Somewhere along the way of my parenting, I gave up yelling and spanking. It was very hard to do. My mom yelled and spanked, though (worse for us kids) my dad would occasionally use a belt. I fell into the habit—I believed in the “Do it! Do it now because I told you to!” But I loved my husband more than I loved being a “Kennedy . . . and always doing everything the Kennedy Way.” Also, I felt so distant from my children at the end of a long day; I didn’t want to be a spanker, nor a yelling shrew. My husband showed loving tenderness towards me and asked me to change. So, I did.
Today’s Mass readings are rich in insight and direction, like the beautiful phrase from Joshua, “As for me and my household, we will serve the Lord.” Andy and I (after initial awkwardness) became prayer partners. Every morning, we started with prayer. After he left for work, I took the children to Mass. This was no easy feat; however, my children learned early on how to hold a baby, how not to talk at Mass, and how to “behave” in the pew. In the evening, we prayed a family Rosary; we enthroned our home to the Sacred Heart, consecrated ourselves to our Lady, and tried hard to live in the Spirit. How, you may ask, did we do this?
We loved each other into wholeness, through our relationship. We believed in “being in relationship” with our kids. It meant we needed to be vulnerable with each other and be vulnerable with our kids—or else we could not be intimate. When I say intimate, I mean that newborn baby kind of love you experience when holding an hours-old child . . . the miracle of love. We wanted to stay intimate with our kids and not wake up one day unable to share, to converse, to play, to work, and to laugh together: to be close.
We came to this place of vision and discovery via suffering and loss, grief and hardship. This allowed for change, specifically because “The Lord is close to the brokenhearted, and those who are crushed in spirit he saves” (Ps 34). Greater than devotionals and family prayer was our individual openness to Christ, to the movement of the Spirit, and the embrace of a loving Mother—altogether united with a merciful and loving Father in whom we placed all our trust.

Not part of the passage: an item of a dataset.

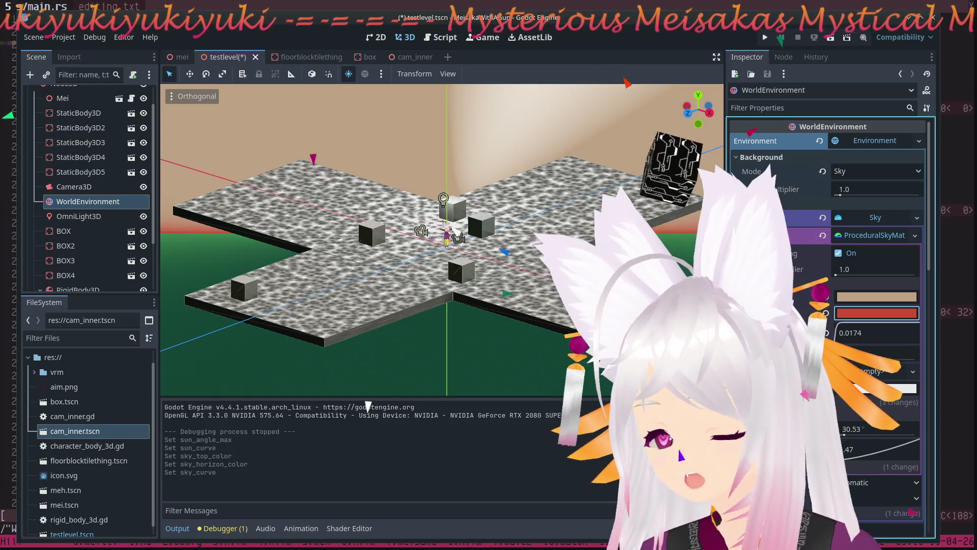
# Rework the sky horizon colour into a pale, desaturated greyish tone.
pyautogui.click(862, 318)
pyautogui.click(885, 128)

We did our best to raise our fourteen children in the way of faith by making as visible as possible the invisible love of the Trinity. We had boundaries, we had rules, we had structure; but we also had play, dance, laughter, and big conversations. And, of course, we ate. Mealtime was so important, especially on feast days, holidays, birthdays, and—you name it; there’s always room for a celebration. Our children knew that they could trust us. We gave them freedom to choose so many things, but always choices we could live with, such as, “Do you want to carry your towel to the beach or leave it here? Oh, leave it here. Okay.” When said child gets out of the water freezing to death, I can deliver empathy—ergo the responsibility falls on the right shoulders. No lectures. No yelling. No “I told you so.” Just affection—after all, I know what it is like to make a mistake. Down the road, we would occasionally ask them to have faith and to trust us with a decision we had made without their input. They generally did trust we were there for them.
Saint Paul tells us, “Brothers and Sisters: Live in love, as Christ loved us” (Eph 5:21).
And so, we have tried to do so, tried our best, never shying to get up after a fall. Where else would we go, but to God? Our Gospel today from John: “Master, to whom shall we go? You have the words of eternal life. We have come to believe and are convinced that you are the Holy One of God.”